Journalists should not be able to hide behind the First Amendment in order to protect those who leak information illegally. There is no reason for people who actively disseminate information in derogation of the law to expect their identities to be protected. One who illegally leaks information should do so with the full knowledge that the press will be powerless to afford them the privacy they so cavalierly deny others.

Leo Ryan Jr.


NRA Dictation

Editor: Once again the National Rifle Association has snapped the whip and Congress obediently jumped through the hoop. When the roll was called on the very mild bill to ban assault weapons, 247 elected congressmen acted like pusillanimous sniveling hypocrites.

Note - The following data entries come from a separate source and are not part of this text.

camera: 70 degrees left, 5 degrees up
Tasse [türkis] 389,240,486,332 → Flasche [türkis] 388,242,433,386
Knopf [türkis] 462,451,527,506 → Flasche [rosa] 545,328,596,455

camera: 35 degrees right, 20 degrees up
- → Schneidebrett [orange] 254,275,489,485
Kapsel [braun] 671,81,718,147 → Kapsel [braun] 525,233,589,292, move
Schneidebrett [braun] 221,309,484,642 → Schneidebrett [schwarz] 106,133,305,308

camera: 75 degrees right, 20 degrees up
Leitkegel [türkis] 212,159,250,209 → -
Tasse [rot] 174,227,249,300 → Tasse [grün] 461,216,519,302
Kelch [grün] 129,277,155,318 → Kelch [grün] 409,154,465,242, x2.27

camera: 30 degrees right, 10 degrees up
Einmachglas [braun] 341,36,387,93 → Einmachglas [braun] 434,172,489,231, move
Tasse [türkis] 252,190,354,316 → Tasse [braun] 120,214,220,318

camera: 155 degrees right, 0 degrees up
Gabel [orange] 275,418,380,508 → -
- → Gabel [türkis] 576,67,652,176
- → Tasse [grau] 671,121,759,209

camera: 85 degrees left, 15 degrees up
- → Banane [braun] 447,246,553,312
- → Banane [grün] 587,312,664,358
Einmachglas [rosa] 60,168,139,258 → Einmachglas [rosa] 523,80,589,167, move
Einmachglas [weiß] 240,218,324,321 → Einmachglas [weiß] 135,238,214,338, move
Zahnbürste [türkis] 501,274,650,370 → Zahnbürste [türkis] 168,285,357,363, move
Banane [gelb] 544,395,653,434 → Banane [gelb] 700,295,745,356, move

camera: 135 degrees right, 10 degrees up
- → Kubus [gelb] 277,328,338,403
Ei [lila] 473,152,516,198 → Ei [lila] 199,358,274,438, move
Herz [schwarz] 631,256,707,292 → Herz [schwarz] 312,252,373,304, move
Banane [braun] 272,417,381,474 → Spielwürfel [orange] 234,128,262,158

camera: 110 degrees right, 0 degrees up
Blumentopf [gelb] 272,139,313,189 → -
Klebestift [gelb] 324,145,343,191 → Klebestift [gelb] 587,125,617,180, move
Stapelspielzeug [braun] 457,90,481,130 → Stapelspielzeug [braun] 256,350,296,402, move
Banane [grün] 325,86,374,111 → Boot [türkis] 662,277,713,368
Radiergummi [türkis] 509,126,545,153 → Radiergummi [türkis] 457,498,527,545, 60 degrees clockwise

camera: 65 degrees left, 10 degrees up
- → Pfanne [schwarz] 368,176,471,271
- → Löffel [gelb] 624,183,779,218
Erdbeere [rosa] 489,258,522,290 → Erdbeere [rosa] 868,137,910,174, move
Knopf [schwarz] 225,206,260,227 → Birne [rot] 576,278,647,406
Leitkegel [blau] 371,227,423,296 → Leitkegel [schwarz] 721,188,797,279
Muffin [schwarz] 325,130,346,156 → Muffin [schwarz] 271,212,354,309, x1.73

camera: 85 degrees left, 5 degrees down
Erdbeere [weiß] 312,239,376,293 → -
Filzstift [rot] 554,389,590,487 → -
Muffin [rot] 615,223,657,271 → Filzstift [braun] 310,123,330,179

There is no justification whatever for allowing anyone to purchase a weapon designed only for mass murder. The paranoids who run the NRA have made guns so easy to purchase that children carry them to school. How long are we going to put up with this insanity?

Howard H. Green.


Jazz Is Hither

Editor: J. D. Considine's Oct. 6 article, "After Davis: Whither Jazz?" makes some valid points about the continual need for change in the music, and Miles Davis certainly lived this philosophy more fully than any other jazz artist. But the conclusion of the article -- "the future for jazz looks dismal indeed" -- is utterly wrong.

Jazz continues to evolve and grow and the future will be bright, if only the public will be let in on this tightly-held secret. The jazz scene is full of innovators whose music is infectiously listenable, but they generally do not get the publicity of a Wynton Marsalis or a Miles Davis.